İlk aşamada karantina uygulanmadığı ve seyahatler yasaklanmadığı için salgın tüm ülkeye yayıldı ve vakalar ile ölüm oranları yükseldi. İkinci aşamada ise normalleşmeye hızlı geçildi. İş yerleri, camiler ve türbeler ziyarete açıldı. Normalleşmeye geçilirken herhangi bir kısıtlamaya gidilmedi. Halk ise kurallara uymadı. Düğün ve taziye törenlerini yapmaya devam etti. Halktaki rehavet ve hükümetin tedbirleri gevşetmesi vaka sayılarının en üst seviyelere çıkmasına yol açtı.

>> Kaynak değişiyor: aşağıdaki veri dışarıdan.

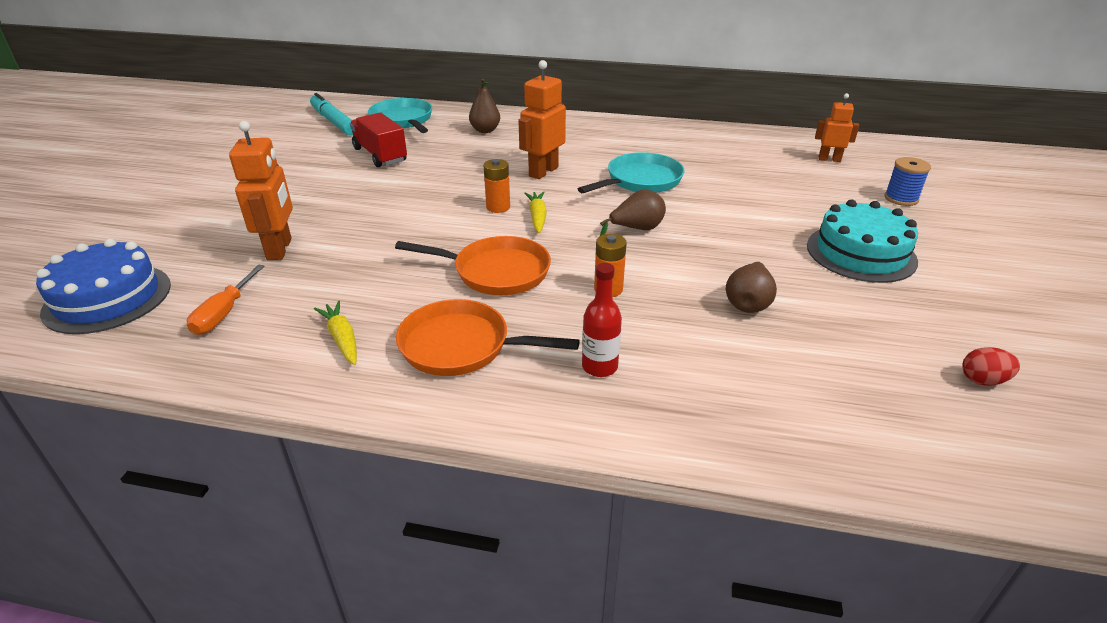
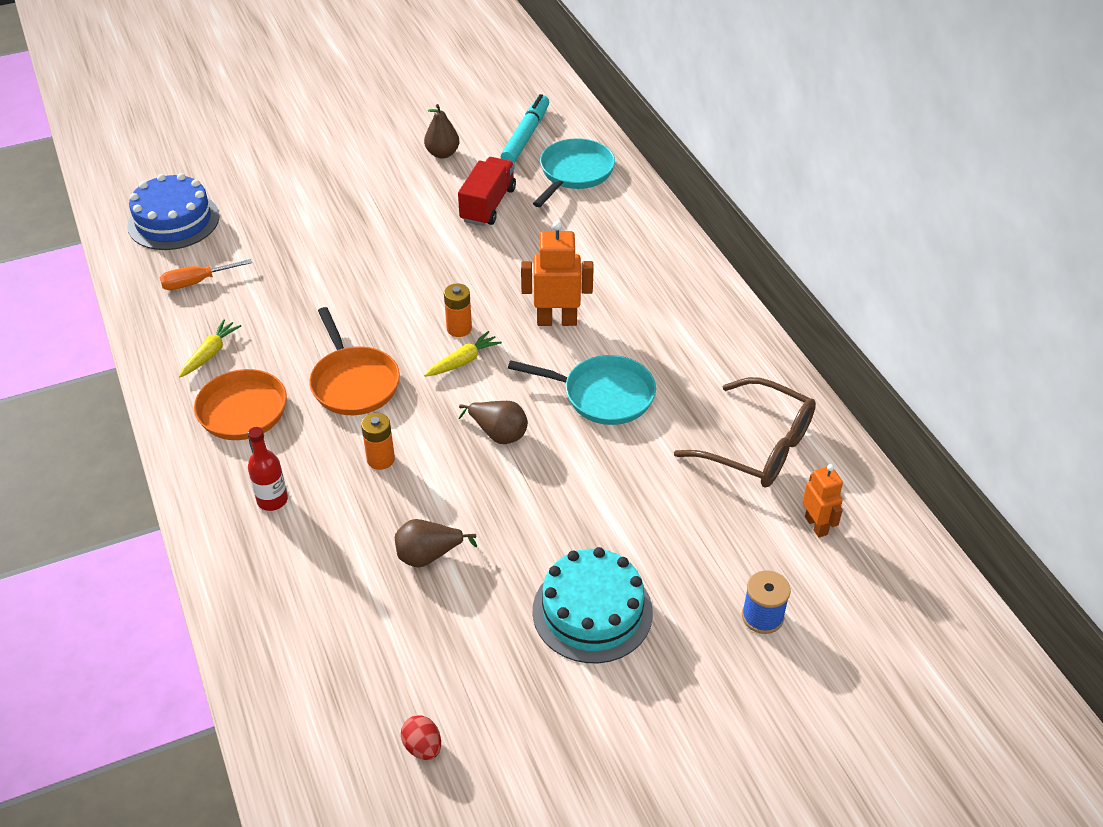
camera: 55 degrees right, 10 degrees up
(280, 249) = (291, 253): orange robot -> none
(485, 130) = (609, 236): brown pear -> brown pear (442, 153)
(744, 152) = (758, 447): none -> brown glasses

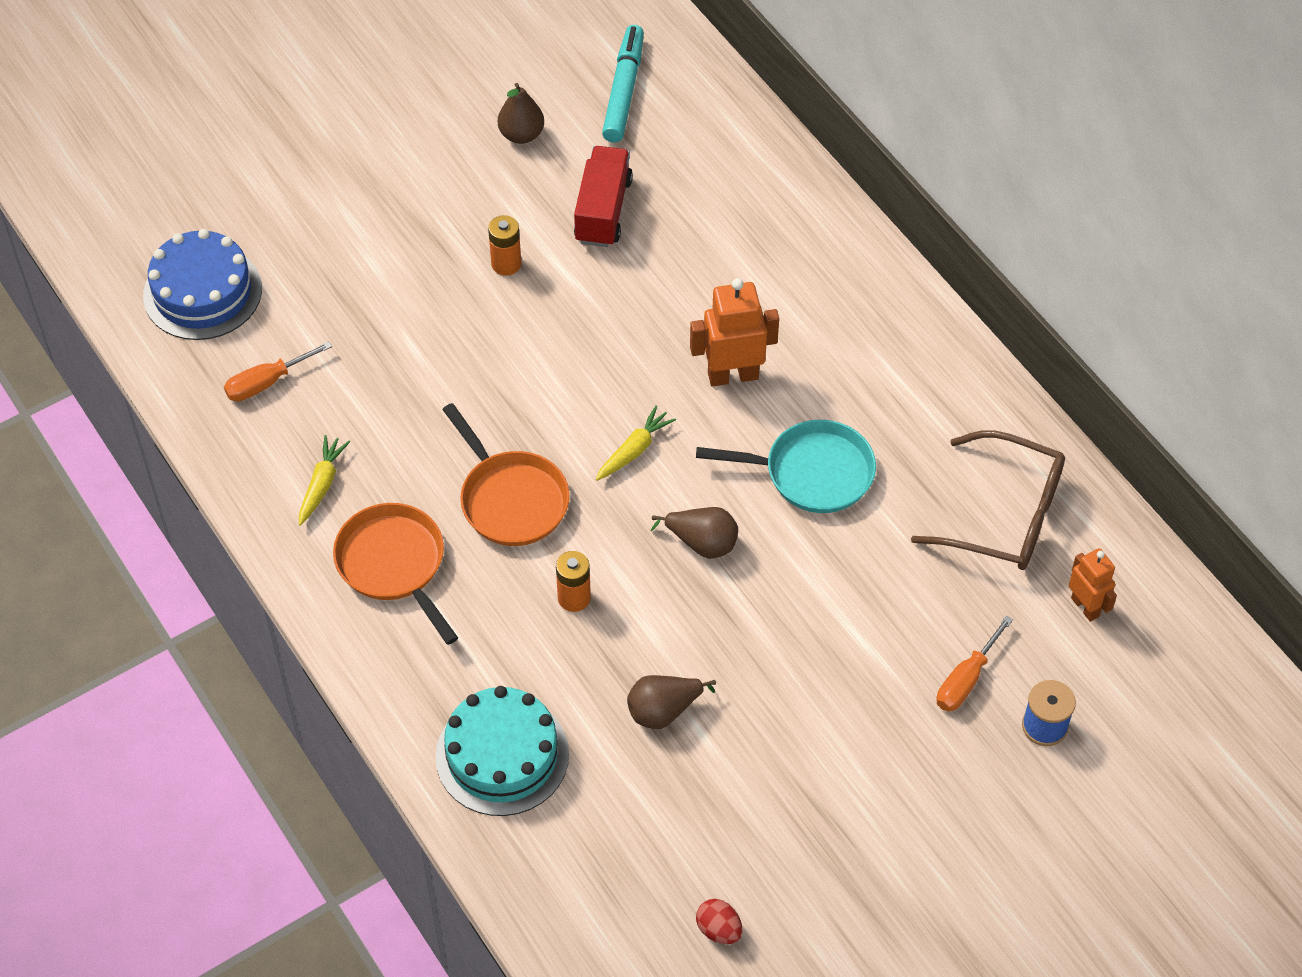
camera: 10 degrees left, 10 degrees up
(272, 500) = (464, 669): red bottle -> none
(459, 328) = (617, 404): orange battery -> orange battery (506, 264)
(574, 173) = (701, 144): turquoise pan -> none
(592, 611) = (861, 749): turquoise cake -> turquoise cake (502, 755)
(699, 568) = (966, 679): none -> orange screwdriver

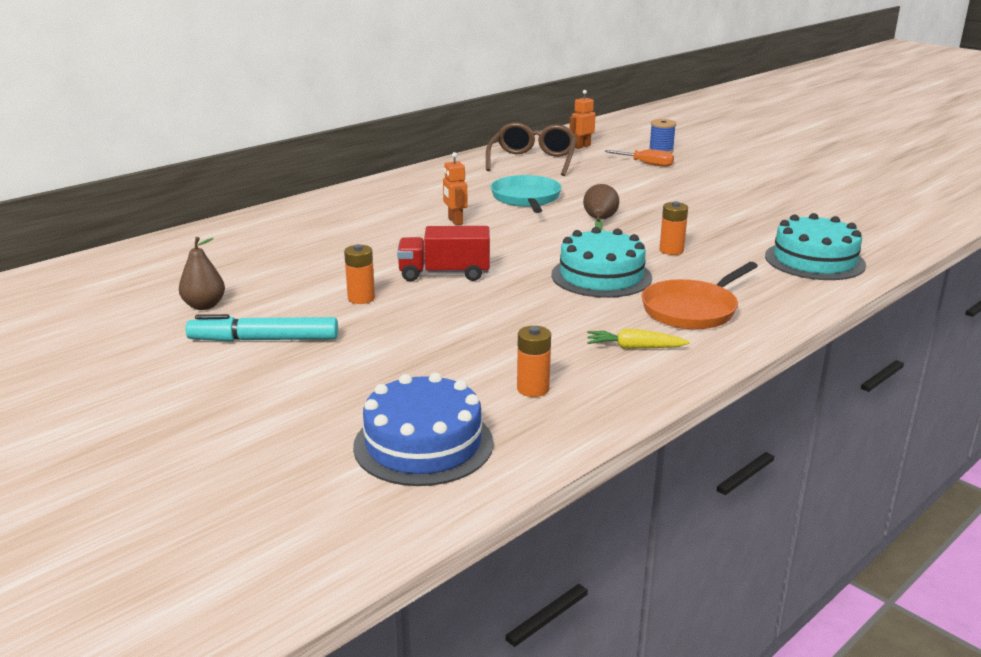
camera: 100 degrees left, 30 degrees down
(267, 382) = (533, 389): orange screwdriver -> orange battery
(510, 499) = (601, 276): orange pan -> turquoise cake
(603, 210) = (299, 269): red truck -> red truck (444, 274)
(624, 91) = (159, 272): turquoise marker -> turquoise marker (264, 340)
(634, 450) = (533, 243): yellow carrot -> none
(664, 711) = (733, 222): brown pear -> none
(719, 930) = (859, 202): red egg -> none
(733, 375) = (455, 221): orange robot -> orange robot, size x0.63

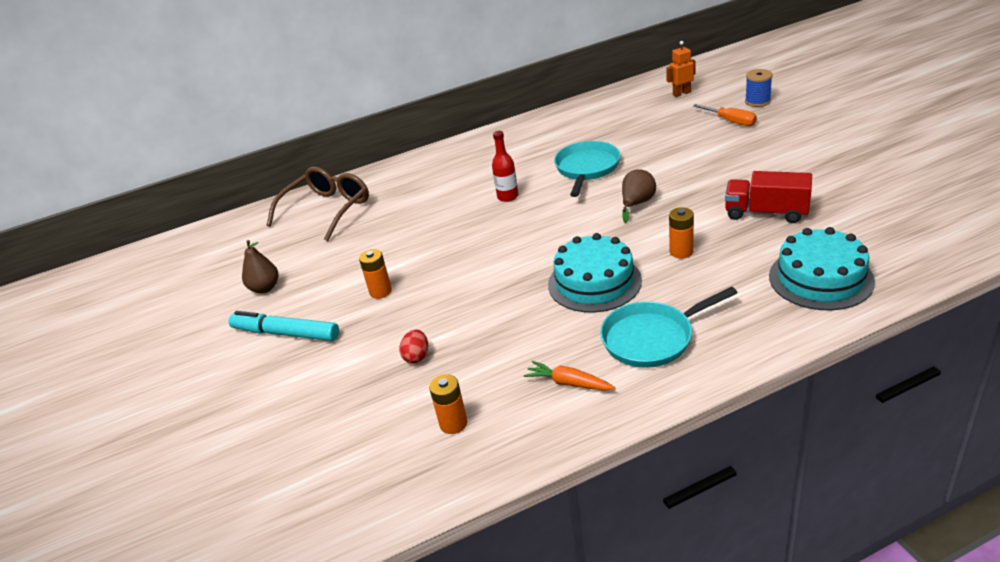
camera: 25 degrees right, 10 degrees up
(423, 444) = (334, 475): blue cake -> none
(444, 274) = (461, 266): red truck -> red truck (766, 213)
(447, 344) = (417, 356): none -> red egg
(455, 221) = (508, 196): orange robot -> red bottle
(533, 161) = (622, 114): brown glasses -> brown glasses (327, 210)
(634, 348) = (568, 383): yellow carrot -> orange carrot
(692, 310) = (652, 338): orange pan -> turquoise pan

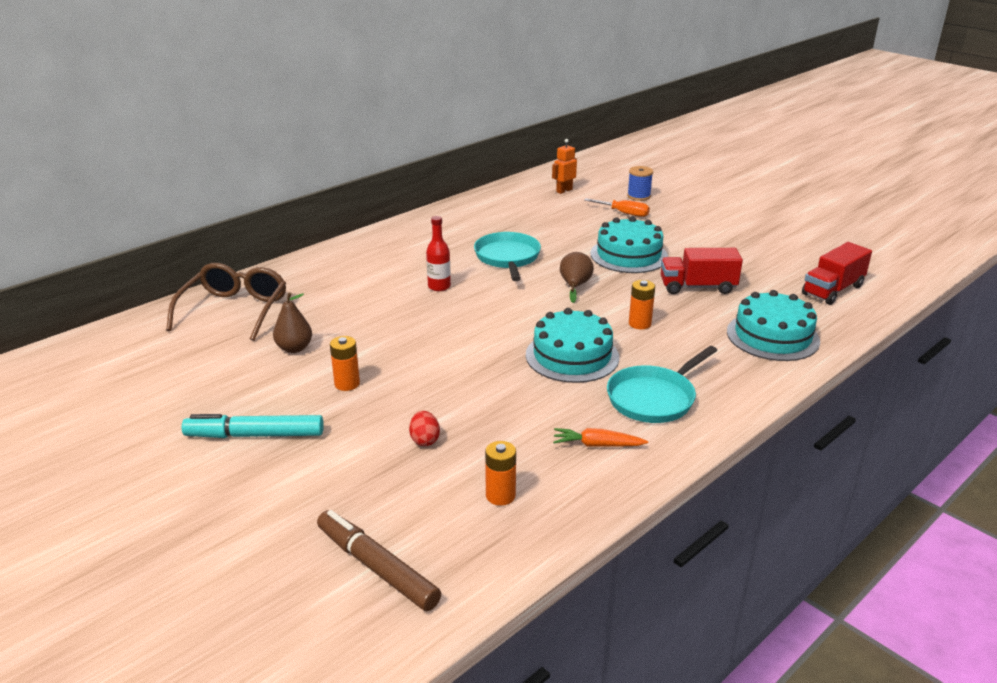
camera: 25 degrees left, 5 degrees down
(265, 288) = (201, 393): brown pear -> brown pear (294, 348)
(317, 477) = (377, 567): none -> brown marker
(711, 171) = (629, 255): none -> turquoise cake
(924, 226) = (832, 290): none -> red truck

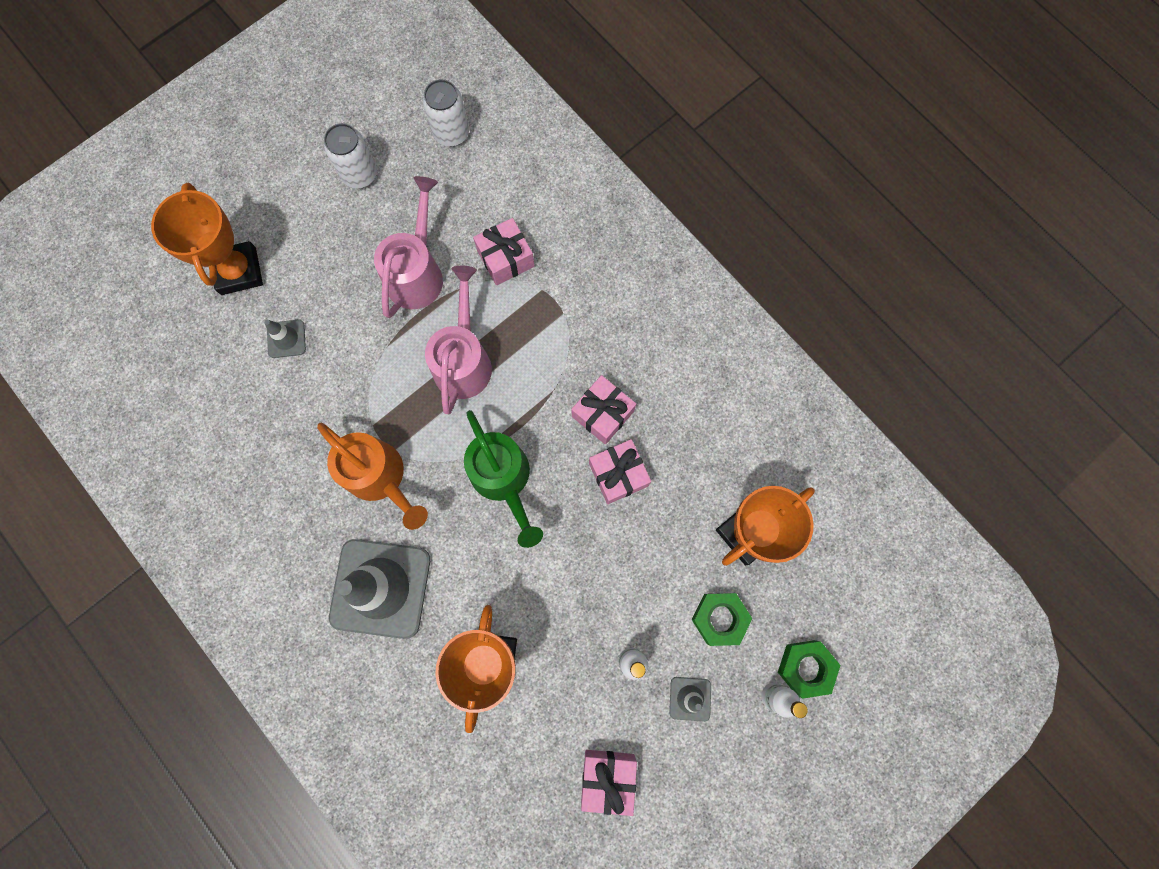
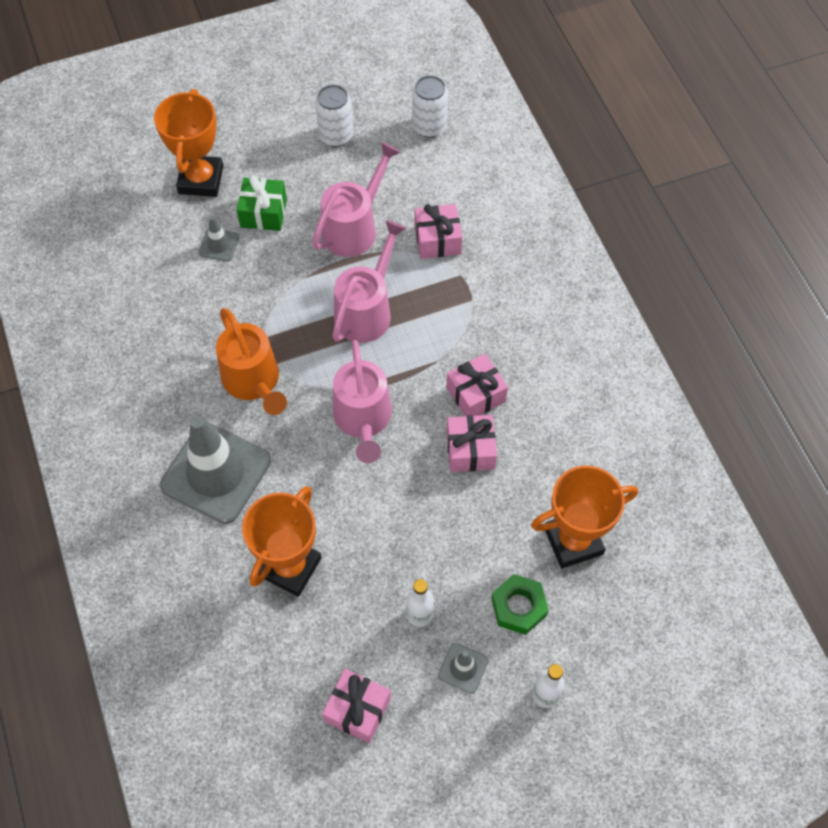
camera: 20 degrees right, 15 degrees down
(318, 287) = (263, 213): none -> green gift
(504, 480) = (363, 420): green watering can -> pink watering can
(805, 667) = (586, 680): green nut -> none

Ülkede vakaların yüksek olması test sayısının yüksek olmasından kaynaklanırken, can kaybının yüksek olması da sağlık sektöründeki sorunlara bağlanıyor. Ruhani, 2 Haziran'da yaptığı açıklamada "ABD, Kovid-19 şartlarında ilaçların ve zaruri maddelerin gelişini engelleyerek 83 milyon İranlının sağlığını rehin aldı." demişti.

Salgının başından bu yana toplamda 1 milyon 972 bin 208 test yapıldı. Salgına yakalanlanların sayısı 257 bin 303 olurken 12 bin 829 kişi hayatını kaybetti. Hastalardan 219 bini iyileşip taburcu olurken 3 bin 359 kişinin durumu ağır.